REPUBLIKA.CO.ID, JAKARTA -- Mahkamah Agung (MA) dalam putusan peninjauan kembali (PK) menolak gugatan kubu Djan Faridz terkait dengan kepengurusan Partai Persatuan Pembangunan (PPP). Penolakan tersebut tertuang dalam Putusan PK No. 182 PK/TUN/2018 tanggal 8 November 2018.
Sekretaris Jenderal DPP PPP pimpinan M Romahurmuziy, Arsul Sani dalam keterangan tertulis di Jakarta, Sabtu (29/12), menganggap putusan MA itu sebagai kado akhir tahun yang manis.
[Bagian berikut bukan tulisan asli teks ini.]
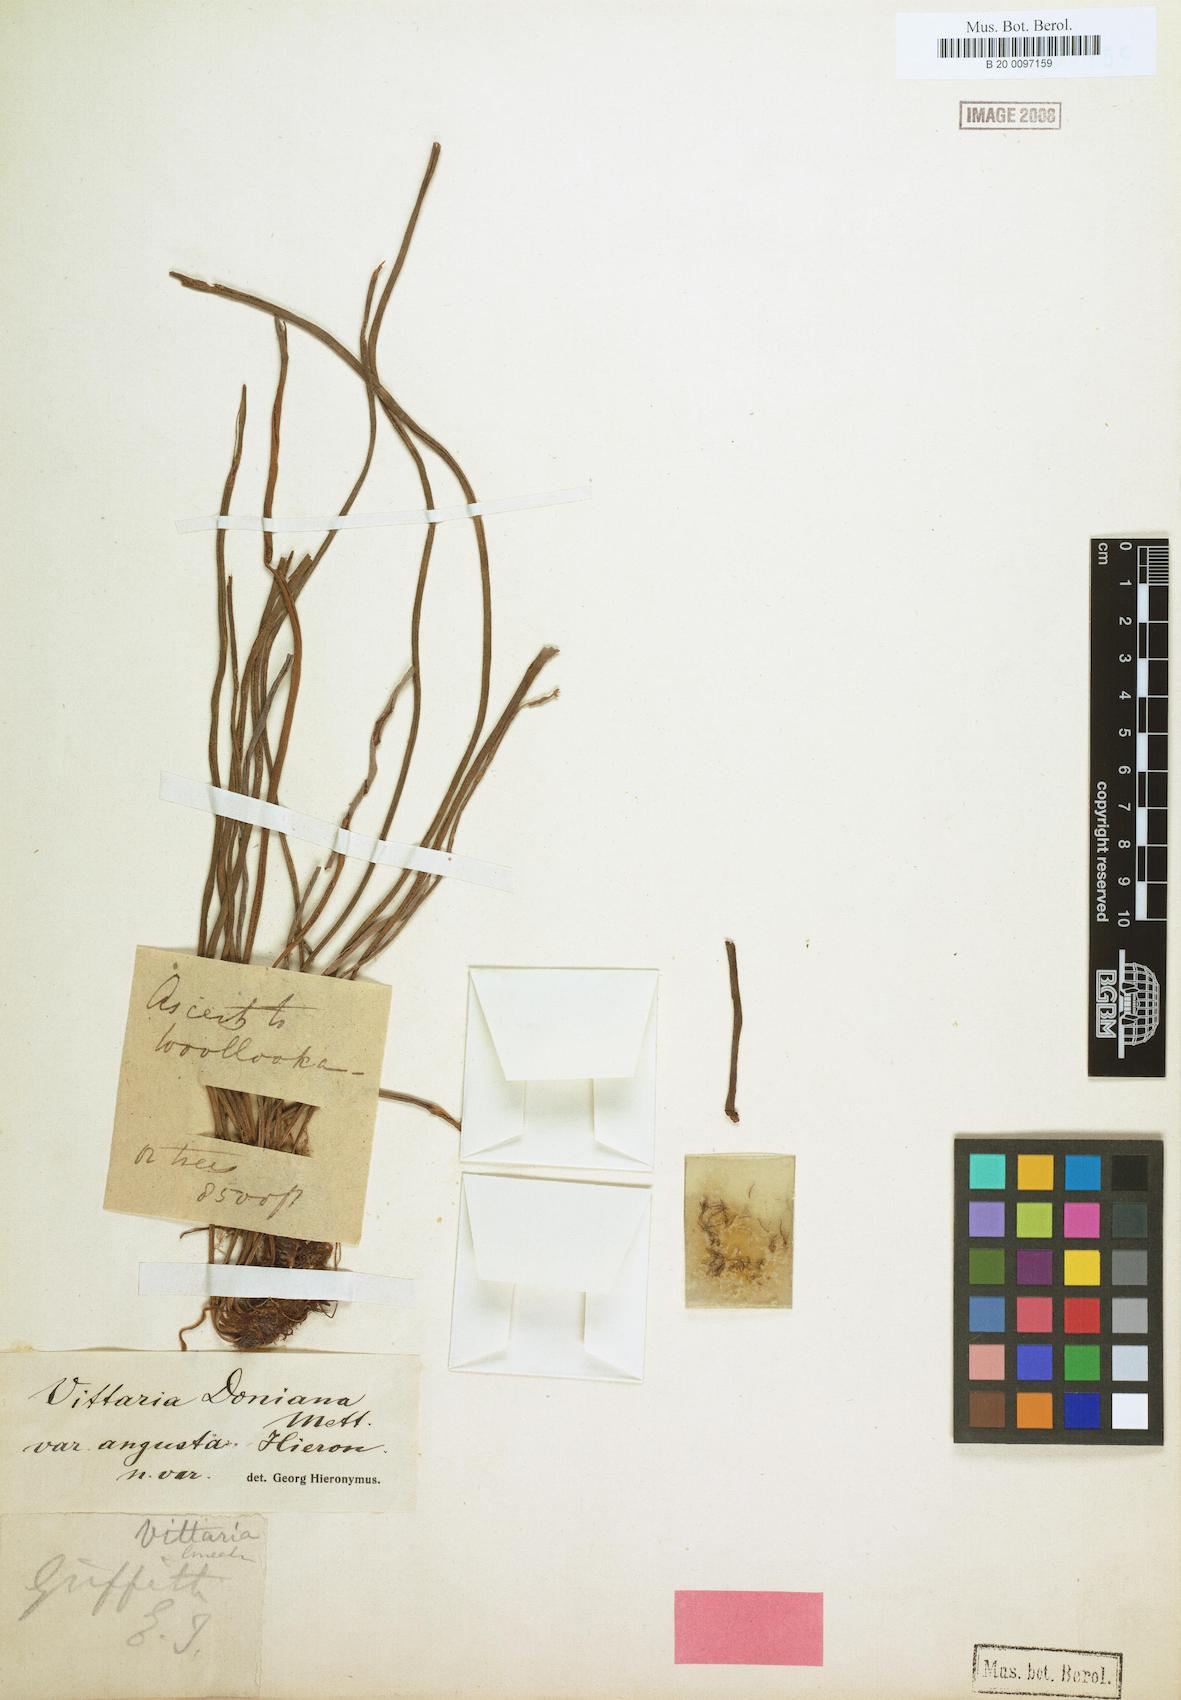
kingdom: Plantae
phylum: Tracheophyta
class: Polypodiopsida
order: Polypodiales
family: Pteridaceae
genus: Haplopteris
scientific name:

Menurut Arsul, perkara yang diputus MA itu merupakan perkara terakhir dari serangkaian perkara yang diajukan oleh kubu Djan Faridz di berbagai jalur peradilan.
Arsul mencatat gugatan kubu Djan Faridz diajukan via MK empat perkara, PN Jakpus dua perkara, dan PTUN Jakarta sekitar enam perkara. "Alhamdulillah, tidak ada satu pun gugatan Djan Faridz cs baik di jalur MK maupun lembaga peradilan di bawah MA yang hasil akhirnya dikabulkan," ujar Sekretaris Jenderal DPP PPP hasil Muktamar Pondok Gede tahun 2016 itu.
Dengan Putusan PK dari MA maka sudah tidak tersisa satu pun gugatan Djan Faridz yang masih ada di pengadilan. Semua gugatan tersebut tertolak. Oleh karena itu, Arsul meminta kepada media agar tidak lagi menggunakan istilah PPP Kubu Djan Faridz atau PPP kubu Muktamar Jakarta.
"Karena tidak ada satu pun legalitas yang mendukung mereka, baik berupa putusan akhir MA maupun SK Menkumham," kata Arsul.
Arsul menambahkan pihaknya selanjutnya akan melangkah ke ranah hukum pidana atas tindakan Humphrey Djemat dan kawan-kawan dari kubu Djan Faridz yang masih melakukan kegiatan dengan mengatasnamakan PPP. "Kami memberi kesempatan kepada Humphrey Djemat cs untuk meminta maaf atas ulahnya selama ini sampai dengan akhir tahun ini. Jika tidak proses pidana akan terpaksa kami jalankan agar mereka berhenti berulah," ujar Arsul.